Now looking at the various terms, those with n_{2} will average to zero,
so one is left with

⟨d_{2}(ν)⟩ = A_{2} (A_{1}g² + g n_{1}^{∗}) / (A_{1}^{2}g^{2} + A_{1}(g^{∗}n_{1}+g n_{1}^{∗}) + n_{1}^{2})^{1/2}

Here, the terms with n_{1} will not average to zero. Writing
g n_{1}^{∗} = |g||n_{1}|(cosΔφ + i sinΔφ), realising that
g^{∗}n_{1}+g n_{1}^{∗} = 2|g||n_{1}|cos(Δφ) and that the integral over
sinΔφ will vanish, and dividing by A_{1}, one finds:

⟨d_{2}(ν)⟩ = A_{2} * (g^{2} + |g||n_{1}/A_{1}|cosΔφ) /
(g^{2} + 2|g||n_{1}/A_{1}|cosΔφ + (n_{1}/A_{1})^{2})^{1/2}

So, as expected, the extent to which one can descatter a pulse depends
only on the signal-to-noise ratio of the pulse one uses to descatter.
For very high signal-to-noise, ⟨d_{2}⟩≅A_{2}|g|. Given that
⟨g^{2}⟩=1, and a χ_{2} distribution for |g|, the expectation value
⟨|g|⟩ = (π/4)^{1/2}. Hence, in power, one expects a reduction of
π/4=0.785…

For S/N=1 per channel, averaging over frequency should bring the signal further down by ∼1/√2, i.e., one will only be able to decorrelate ∼0.4 of the power.

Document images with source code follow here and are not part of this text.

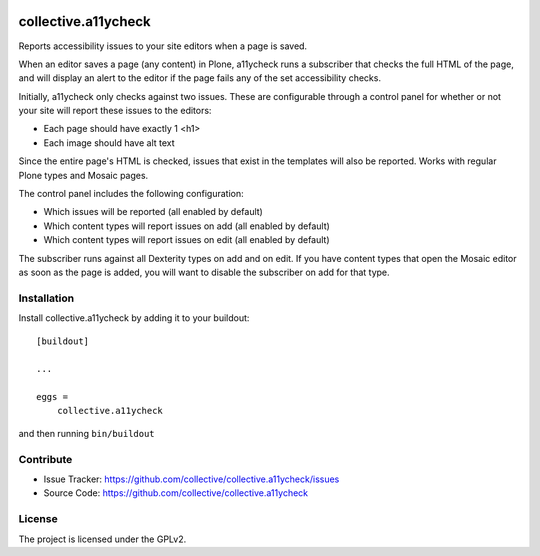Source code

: .. This README is meant for consumption by humans and pypi. Pypi can render rst files so please do not use Sphinx features.
   If you want to learn more about writing documentation, please check out: http://docs.plone.org/about/documentation_styleguide.html
   This text does not appear on pypi or github. It is a comment.

.. image:: https://travis-ci.org/collective/collective.a11ycheck.svg?branch=master
    :target: https://travis-ci.org/collective/collective.a11ycheck

.. image:: https://coveralls.io/repos/github/collective/collective.a11ycheck/badge.svg?branch=master
    :target: https://coveralls.io/github/collective/collective.a11ycheck?branch=master
    :alt: Coveralls

.. image:: https://img.shields.io/pypi/v/collective.a11ycheck.svg
    :target: https://pypi.python.org/pypi/collective.a11ycheck/
    :alt: Latest Version

.. image:: https://img.shields.io/pypi/status/collective.a11ycheck.svg
    :target: https://pypi.python.org/pypi/collective.a11ycheck
    :alt: Egg Status

.. image:: https://img.shields.io/pypi/pyversions/collective.a11ycheck.svg?style=plastic   :alt: Supported - Python Versions

.. image:: https://img.shields.io/pypi/l/collective.a11ycheck.svg
    :target: https://pypi.python.org/pypi/collective.a11ycheck/
    :alt: License


====================
collective.a11ycheck
====================

Reports accessibility issues to your site editors when a page is saved.

When an editor saves a page (any content) in Plone, a11ycheck runs a subscriber that checks the full HTML of the page, and will display an alert to the editor if the page fails any of the set accessibility checks.

Initially, a11ycheck only checks against two issues. These are configurable through a control panel for whether or not your site will report these issues to the editors:

* Each page should have exactly 1 <h1>
* Each image should have alt text

Since the entire page's HTML is checked, issues that exist in the templates will also be reported. Works with regular Plone types and Mosaic pages.

The control panel includes the following configuration:

* Which issues will be reported (all enabled by default)
* Which content types will report issues on add (all enabled by default)
* Which content types will report issues on edit (all enabled by default)

The subscriber runs against all Dexterity types on add and on edit. If you have content types that open the Mosaic editor as soon as the page is added, you will want to disable the subscriber on add for that type.


Installation
------------

Install collective.a11ycheck by adding it to your buildout::

    [buildout]

    ...

    eggs =
        collective.a11ycheck


and then running ``bin/buildout``


Contribute
----------

- Issue Tracker: https://github.com/collective/collective.a11ycheck/issues
- Source Code: https://github.com/collective/collective.a11ycheck


License
-------

The project is licensed under the GPLv2.
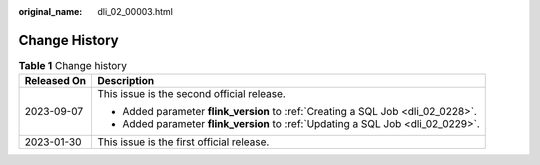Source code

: :original_name: dli_02_00003.html

.. _dli_02_00003:

Change History
==============

.. table:: **Table 1** Change history

   +-----------------------------------+----------------------------------------------------------------------------------+
   | Released On                       | Description                                                                      |
   +===================================+==================================================================================+
   | 2023-09-07                        | This issue is the second official release.                                       |
   |                                   |                                                                                  |
   |                                   | -  Added parameter **flink_version** to :ref:`Creating a SQL Job <dli_02_0228>`. |
   |                                   | -  Added parameter **flink_version** to :ref:`Updating a SQL Job <dli_02_0229>`. |
   +-----------------------------------+----------------------------------------------------------------------------------+
   | 2023-01-30                        | This issue is the first official release.                                        |
   +-----------------------------------+----------------------------------------------------------------------------------+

## 6 Frequency shifts due to viewing angle - application to Crab

General expression for Doppler shift of a moving blob observed under
some angle θ_{r} towards the receiver (angle in the receiver's frame):

f_{r} / f_{s} = 1 / γ(1-βcosθ_{r})

We have γ=1/√(1-β^{2}) and hence for a blob moving with γ≫1,

β = √(1-1/γ^{2}) ∼ 1 - ½γ^{-2}

Furthermore, for small θ_{r},

cosθ_{r} ∼ 1 - ½θ_{r}^{2}

Hence,

f_{r} / f_{s} ∼ 1 / γ[1 - (1-½γ^{-2})(1-½θ_{r}^{2})]
∼ 1 / γ½(γ^{-2} + θ_{r}^{2})
∼ 2γ / (1 + γ^{2}θ_{r}^{2})

Now consider we observe the blob over a small range of angles from θ_{r}
to θ_{r}+δ. The fractional change in received frequency f_{r} will be,

Δf_{r} / f_{r} = (1+γ^{2}(θ_{r}+δ)^{2}) / (1 + γ^{2}θ_{r}^{2}) - 1
= (2γ^{2}θ_{r}δ + γ^{2}δ^{2}) / (1 + γ^{2}θ_{r}^{2})

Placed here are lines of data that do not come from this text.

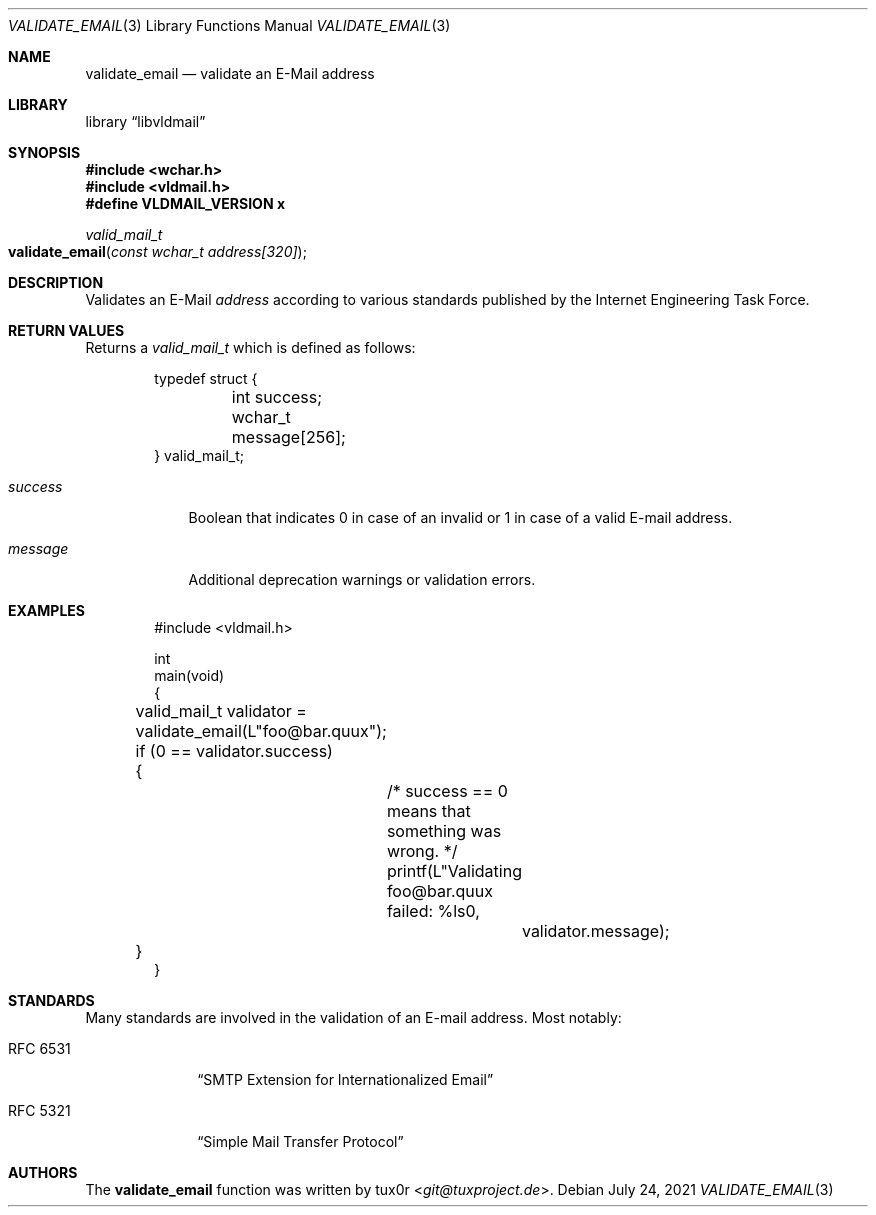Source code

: .Dd July 24, 2021
.Dt VALIDATE_EMAIL 3
.Os
.Sh NAME
.Nm validate_email
.Nd validate an E-Mail address
.Sh LIBRARY
.Lb libvldmail
.Sh SYNOPSIS
.In wchar.h
.In vldmail.h
.Fd #define VLDMAIL_VERSION x
.Ft valid_mail_t
.Fo validate_email
.Fa "const wchar_t address[320]"
.Fc
.Sh DESCRIPTION
Validates an E-Mail
.Fa address
according to various standards published by the Internet Engineering
Task Force.
.Sh RETURN VALUES
Returns a
.Vt valid_mail_t
which is defined as follows:
.Bd -literal -offset indent
typedef struct {
	int success;
	wchar_t message[256];
} valid_mail_t;
.Ed
.Bl -tag -width success
.It Fa success
Boolean that indicates
.Dv 0
in case of an invalid or
.Dv 1
in case of a valid E-mail address.
.It Fa message
Additional deprecation warnings or validation errors.
.El
.Sh EXAMPLES
.Bd -literal -offset indent
#include <vldmail.h>

int
main(void)
{
	valid_mail_t validator = validate_email(L"foo@bar.quux");
	if (0 == validator.success)
	{
		/* success == 0 means that something was wrong. */
		printf(L"Validating foo@bar.quux failed: %ls\n",
			validator.message);
	}
}
.Ed
.Sh STANDARDS
Many standards are involved in the validation of an E-mail address.
Most notably:
.Bl -tag -width rfcxxxxx
.It RFC 6531
.Dq SMTP Extension for Internationalized Email
.It RFC 5321
.Dq Simple Mail Transfer Protocol
.El
.Sh AUTHORS
The
.Nm
function was written by
.An tux0r Aq Mt git@tuxproject.de .
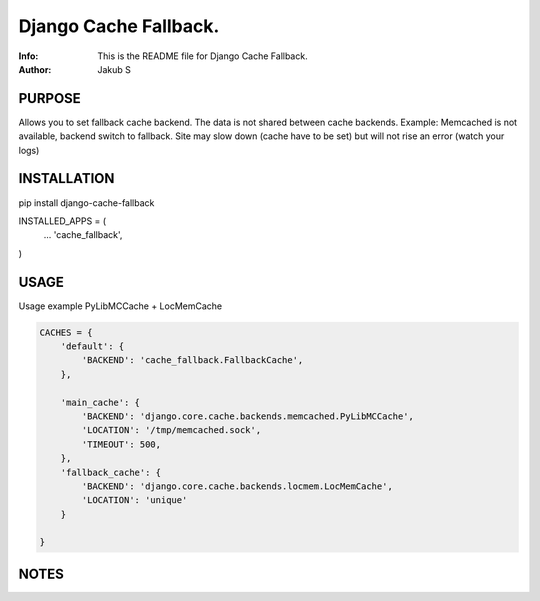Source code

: ==============================================================================
Django Cache Fallback.
==============================================================================
:Info: This is the README file for Django Cache Fallback.
:Author: Jakub S

.. index: README
.. image:: https://travis-ci.org/Kub-AT/django-cache-fallback.svg?branch=master
   :target: https://travis-ci.org/Kub-AT/django-cache-fallback

PURPOSE
-------
Allows you to set fallback cache backend. 
The data is not shared between cache backends.
Example: Memcached is not available, backend switch to fallback. Site may slow down (cache have to be set)
but will not rise an error (watch your logs)

INSTALLATION
------------
pip install django-cache-fallback

INSTALLED_APPS = (
    ...
    'cache_fallback',
)

USAGE
-----
Usage example PyLibMCCache + LocMemCache

.. code:: python

    CACHES = {
        'default': {
            'BACKEND': 'cache_fallback.FallbackCache',
        },

        'main_cache': {
            'BACKEND': 'django.core.cache.backends.memcached.PyLibMCCache',
            'LOCATION': '/tmp/memcached.sock',
            'TIMEOUT': 500,
        },
        'fallback_cache': {
            'BACKEND': 'django.core.cache.backends.locmem.LocMemCache',
            'LOCATION': 'unique'
        }

    }

NOTES
-----
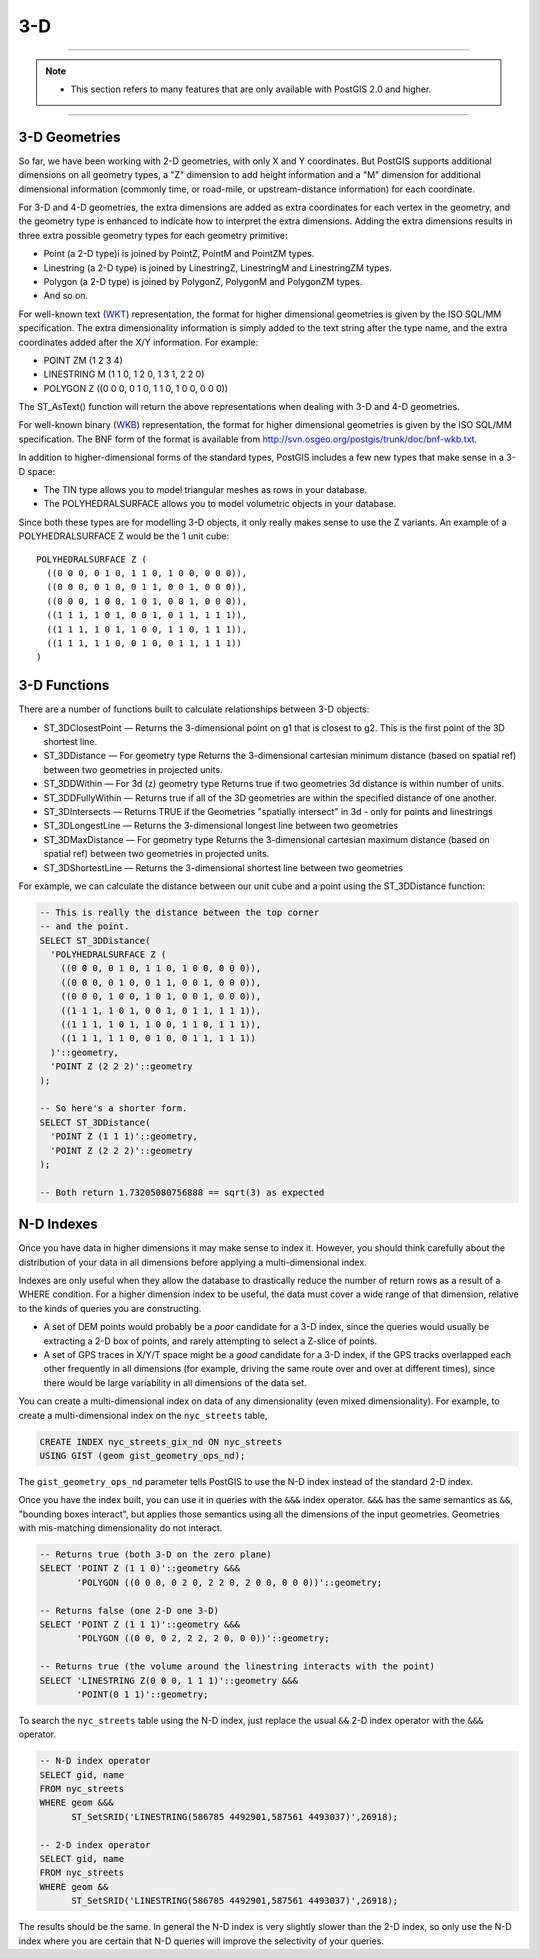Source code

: .. _3d:

3-D
===

------

.. note:: - This section refers to many features that are only available with PostGIS 2.0 and higher.

------

3-D Geometries
--------------

So far, we have been working with 2-D geometries, with only X and Y coordinates. But PostGIS supports additional dimensions on all geometry types, a "Z" dimension to add height information and a "M" dimension for additional dimensional information (commonly time, or road-mile, or upstream-distance information) for each coordinate.

For 3-D and 4-D geometries, the extra dimensions are added as extra coordinates for each vertex in the geometry, and the geometry type is enhanced to indicate how to interpret the extra dimensions. Adding the extra dimensions results in three extra possible geometry types for each geometry primitive:

* Point (a 2-D type)i is joined by PointZ, PointM and PointZM types.
* Linestring (a 2-D type) is joined by LinestringZ, LinestringM and LinestringZM types.
* Polygon (a 2-D type) is joined by PolygonZ, PolygonM and PolygonZM types.
* And so on.
 
For well-known text (WKT_) representation, the format for higher dimensional geometries is given by the ISO SQL/MM specification. The extra dimensionality information is simply added to the text string after the type name, and the extra coordinates added after the X/Y information. For example:

* POINT ZM (1 2 3 4)
* LINESTRING M (1 1 0, 1 2 0, 1 3 1, 2 2 0)
* POLYGON Z ((0 0 0, 0 1 0, 1 1 0, 1 0 0, 0 0 0))
 
The ST_AsText() function will return the above representations when dealing with 3-D and 4-D geometries.

For well-known binary (WKB_) representation, the format for higher dimensional geometries is given by the ISO SQL/MM specification. The BNF form of the format is available from http://svn.osgeo.org/postgis/trunk/doc/bnf-wkb.txt.

In addition to higher-dimensional forms of the standard types, PostGIS includes a few new types that make sense in a 3-D space:

* The TIN type allows you to model triangular meshes as rows in your database.
* The POLYHEDRALSURFACE allows you to model volumetric objects in your database.
 
Since both these types are for modelling 3-D objects, it only really makes sense to use the Z variants.  An example of a POLYHEDRALSURFACE Z would be the 1 unit cube:

:: 

  POLYHEDRALSURFACE Z (
    ((0 0 0, 0 1 0, 1 1 0, 1 0 0, 0 0 0)),
    ((0 0 0, 0 1 0, 0 1 1, 0 0 1, 0 0 0)),
    ((0 0 0, 1 0 0, 1 0 1, 0 0 1, 0 0 0)),
    ((1 1 1, 1 0 1, 0 0 1, 0 1 1, 1 1 1)),
    ((1 1 1, 1 0 1, 1 0 0, 1 1 0, 1 1 1)),
    ((1 1 1, 1 1 0, 0 1 0, 0 1 1, 1 1 1))
  )
  
  
3-D Functions
--------------

There are a number of functions built to calculate relationships between 3-D objects:

* ST_3DClosestPoint — Returns the 3-dimensional point on g1 that is closest to g2. This is the first point of the 3D shortest line.
* ST_3DDistance — For geometry type Returns the 3-dimensional cartesian minimum distance (based on spatial ref) between two geometries in projected units.
* ST_3DDWithin — For 3d (z) geometry type Returns true if two geometries 3d distance is within number of units.
* ST_3DDFullyWithin — Returns true if all of the 3D geometries are within the specified distance of one another.
* ST_3DIntersects — Returns TRUE if the Geometries "spatially intersect" in 3d - only for points and linestrings
* ST_3DLongestLine — Returns the 3-dimensional longest line between two geometries
* ST_3DMaxDistance — For geometry type Returns the 3-dimensional cartesian maximum distance (based on spatial ref) between two geometries in projected units.
* ST_3DShortestLine — Returns the 3-dimensional shortest line between two geometries

For example, we can calculate the distance between our unit cube and a point using the ST_3DDistance function:

.. code-block:: sql

  -- This is really the distance between the top corner
  -- and the point.
  SELECT ST_3DDistance(
    'POLYHEDRALSURFACE Z (
      ((0 0 0, 0 1 0, 1 1 0, 1 0 0, 0 0 0)),
      ((0 0 0, 0 1 0, 0 1 1, 0 0 1, 0 0 0)),
      ((0 0 0, 1 0 0, 1 0 1, 0 0 1, 0 0 0)),
      ((1 1 1, 1 0 1, 0 0 1, 0 1 1, 1 1 1)),
      ((1 1 1, 1 0 1, 1 0 0, 1 1 0, 1 1 1)),
      ((1 1 1, 1 1 0, 0 1 0, 0 1 1, 1 1 1))
    )'::geometry,
    'POINT Z (2 2 2)'::geometry
  );
  
  -- So here's a shorter form.
  SELECT ST_3DDistance(
    'POINT Z (1 1 1)'::geometry,
    'POINT Z (2 2 2)'::geometry
  );
  
  -- Both return 1.73205080756888 == sqrt(3) as expected
    

N-D Indexes
-----------

Once you have data in higher dimensions it may make sense to index it. However, you should think carefully about the distribution of your data in all dimensions before applying a multi-dimensional index. 

Indexes are only useful when they allow the database to drastically reduce the number of return rows as a result of a WHERE condition. For a higher dimension index to be useful, the data must cover a wide range of that dimension, relative to the kinds of queries you are constructing.

* A set of DEM points would probably be a *poor* candidate for a 3-D index, since the queries would usually be extracting a 2-D box of points, and rarely attempting to select a Z-slice of points.
* A set of GPS traces in X/Y/T space might be a *good* candidate for a 3-D index, if the GPS tracks overlapped each other frequently in all dimensions (for example, driving the same route over and over at different times), since there would be large variability in all dimensions of the data set.

You can create a multi-dimensional index on data of any dimensionality (even mixed dimensionality). For example, to create a multi-dimensional index on the ``nyc_streets`` table,

.. code-block:: sql

  CREATE INDEX nyc_streets_gix_nd ON nyc_streets 
  USING GIST (geom gist_geometry_ops_nd);
  
The ``gist_geometry_ops_nd`` parameter tells PostGIS to use the N-D index instead of the standard 2-D index.

Once you have the index built, you can use it in queries with the ``&&&`` index operator. ``&&&`` has the same semantics as ``&&``, "bounding boxes interact", but applies those semantics using all the dimensions of the input geometries. Geometries with mis-matching dimensionality do not interact.

.. code-block:: sql

  -- Returns true (both 3-D on the zero plane)
  SELECT 'POINT Z (1 1 0)'::geometry &&& 
         'POLYGON ((0 0 0, 0 2 0, 2 2 0, 2 0 0, 0 0 0))'::geometry;
  
  -- Returns false (one 2-D one 3-D)
  SELECT 'POINT Z (1 1 1)'::geometry &&& 
         'POLYGON ((0 0, 0 2, 2 2, 2 0, 0 0))'::geometry;
  
  -- Returns true (the volume around the linestring interacts with the point)
  SELECT 'LINESTRING Z(0 0 0, 1 1 1)'::geometry &&& 
         'POINT(0 1 1)'::geometry;

To search the ``nyc_streets`` table using the N-D index, just replace the usual ``&&`` 2-D index operator with the ``&&&`` operator.

.. code-block:: sql

  -- N-D index operator
  SELECT gid, name 
  FROM nyc_streets 
  WHERE geom &&& 
        ST_SetSRID('LINESTRING(586785 4492901,587561 4493037)',26918);

  -- 2-D index operator
  SELECT gid, name 
  FROM nyc_streets 
  WHERE geom && 
        ST_SetSRID('LINESTRING(586785 4492901,587561 4493037)',26918);

The results should be the same. In general the N-D index is very slightly slower than the 2-D index, so only use the N-D index where you are certain that N-D queries will improve the selectivity of your queries.

.. _WKT: https://en.wikipedia.org/wiki/Well-known_text_representation_of_geometry

.. _WKB: https://en.wikipedia.org/wiki/Well-known_binary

The best possible case might have θ_{r}∼1/γ (i.e., observer at
the edge of the forward-boosted beam), for which δ≪θ_{r} and

Δf_{r} / f_{r} ∼ γδ

For the most pessimistic case, where the blob is initially
coming straight at us, i.e., θ_{r}=0, the ratio becomes γ^{2}δ^{2}.

To estimate the angle within the Crab nebula: delays are τ ≅ 0.5 ms
and scattering in the Crab nebula happens at d ∼ 0.5 pc away from the
pulsar. With cτ = d/cosδ-d ∼ ½δ^{2}d, one gets
δ^{2} = 2cτ/d ∼ 2×10^{-11} and thus δ ∼ 4×10^{-6} ∼ 1".

For a 5% change in observed frequency, this implies a rather large γ ∼ 0.05/δ ∼ 10000.

### 6.1 Likelihood of observing a given brightness at some angle

The signal will be boosted. Since S_{ν}/ν^{3} is invariant, for a given
spectral index S_{ν}∝ν^{-α} and energy distribution
N(E>E_{0})∝E_{0}^{-γ}, the rate boost will be

R ∝ D^{3+α+γ }≡ D^{p}.

But the chance to see it at a given angle is ∝θ_{r}, so the total
probability,

P(θ_{r}) ∝ θ_{r}(2γ/(1+γ^{2}θ_{r}^{2}))^{p}

This has a maximum (dP/dθ_{r}=0) at

γθ_{r} = 1/√(2p-1)

For a typical p=5, one thus has θ_{r,max}≅1/3γ.